→ **PROBLEM TO WORK ON**: Within the records below, reproduce without change the lines from the line that has "The scene is rendered" through the line that has "Total image size: 640 by 480.", and only those.

/---

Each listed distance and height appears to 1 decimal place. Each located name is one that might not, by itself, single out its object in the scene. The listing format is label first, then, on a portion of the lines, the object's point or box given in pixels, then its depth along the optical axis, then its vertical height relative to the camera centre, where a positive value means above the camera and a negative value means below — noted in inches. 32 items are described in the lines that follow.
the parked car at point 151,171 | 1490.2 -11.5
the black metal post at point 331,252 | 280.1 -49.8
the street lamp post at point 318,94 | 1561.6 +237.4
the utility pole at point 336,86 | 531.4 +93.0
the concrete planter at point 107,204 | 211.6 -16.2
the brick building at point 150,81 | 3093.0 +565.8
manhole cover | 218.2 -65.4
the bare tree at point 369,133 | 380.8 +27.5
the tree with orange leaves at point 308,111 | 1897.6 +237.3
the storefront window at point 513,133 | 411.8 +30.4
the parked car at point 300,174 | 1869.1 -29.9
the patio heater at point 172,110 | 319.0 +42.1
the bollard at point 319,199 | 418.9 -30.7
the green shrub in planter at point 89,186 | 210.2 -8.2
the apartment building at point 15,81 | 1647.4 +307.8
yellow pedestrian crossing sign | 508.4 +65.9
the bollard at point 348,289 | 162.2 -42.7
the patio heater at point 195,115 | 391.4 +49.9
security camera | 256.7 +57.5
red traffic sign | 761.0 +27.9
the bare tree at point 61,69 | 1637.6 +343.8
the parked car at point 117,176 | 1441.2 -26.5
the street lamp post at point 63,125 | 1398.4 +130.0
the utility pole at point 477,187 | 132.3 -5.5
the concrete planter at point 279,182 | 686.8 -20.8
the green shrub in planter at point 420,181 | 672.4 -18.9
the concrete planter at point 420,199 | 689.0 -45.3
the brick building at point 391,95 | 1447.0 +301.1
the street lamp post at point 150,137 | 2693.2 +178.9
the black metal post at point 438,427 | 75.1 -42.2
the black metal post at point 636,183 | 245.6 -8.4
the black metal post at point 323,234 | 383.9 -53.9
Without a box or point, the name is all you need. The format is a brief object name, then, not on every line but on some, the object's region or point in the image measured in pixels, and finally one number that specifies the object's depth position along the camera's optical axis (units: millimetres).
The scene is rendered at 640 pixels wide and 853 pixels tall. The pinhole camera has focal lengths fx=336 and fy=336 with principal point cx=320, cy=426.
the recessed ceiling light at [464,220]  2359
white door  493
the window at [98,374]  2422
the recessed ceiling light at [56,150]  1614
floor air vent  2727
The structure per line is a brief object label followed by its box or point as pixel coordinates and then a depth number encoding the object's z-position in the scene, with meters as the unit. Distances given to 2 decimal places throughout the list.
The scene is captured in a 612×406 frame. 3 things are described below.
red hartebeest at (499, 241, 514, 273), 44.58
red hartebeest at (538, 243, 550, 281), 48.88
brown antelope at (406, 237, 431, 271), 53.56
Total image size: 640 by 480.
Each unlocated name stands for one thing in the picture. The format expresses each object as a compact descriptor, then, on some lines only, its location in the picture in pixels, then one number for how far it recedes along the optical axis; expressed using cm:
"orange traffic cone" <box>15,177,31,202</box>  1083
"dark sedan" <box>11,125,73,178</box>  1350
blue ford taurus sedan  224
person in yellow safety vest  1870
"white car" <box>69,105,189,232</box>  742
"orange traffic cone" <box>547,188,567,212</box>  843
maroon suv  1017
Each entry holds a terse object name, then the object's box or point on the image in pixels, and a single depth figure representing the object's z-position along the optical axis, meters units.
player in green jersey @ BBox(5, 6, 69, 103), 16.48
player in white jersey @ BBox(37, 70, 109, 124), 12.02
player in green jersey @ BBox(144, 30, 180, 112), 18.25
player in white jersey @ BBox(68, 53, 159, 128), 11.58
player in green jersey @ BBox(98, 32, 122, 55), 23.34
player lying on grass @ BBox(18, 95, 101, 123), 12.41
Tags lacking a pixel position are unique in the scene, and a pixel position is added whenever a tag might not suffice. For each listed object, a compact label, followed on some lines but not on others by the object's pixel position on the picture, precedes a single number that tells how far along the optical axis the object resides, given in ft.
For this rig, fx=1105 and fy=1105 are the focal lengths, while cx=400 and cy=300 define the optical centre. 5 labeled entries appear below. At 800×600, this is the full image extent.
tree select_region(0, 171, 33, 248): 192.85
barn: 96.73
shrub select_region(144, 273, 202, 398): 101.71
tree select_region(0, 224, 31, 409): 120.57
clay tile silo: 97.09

\---

→ **OUTPUT BELOW**:
The scene is rendered at 640 pixels wide and 853 pixels tall. The pinhole camera has focal lengths fx=336 and fy=336 with principal point cx=320, cy=426.
the recessed ceiling light at [464,220]  2359
white door  493
the window at [98,374]  2422
the recessed ceiling light at [56,150]  1614
floor air vent  2727
The structure per line is a brief object label followed by its box or point as pixel coordinates and then a depth number encoding the object's z-position in the scene, with meters as the unit. Distances given to 2 decimal places throughout the list.
The scene is captured in a 612×406 frame. 3 things are described below.
red hartebeest at (499, 241, 514, 273), 44.58
red hartebeest at (538, 243, 550, 281), 48.88
brown antelope at (406, 237, 431, 271), 53.56
Total image size: 640 by 480.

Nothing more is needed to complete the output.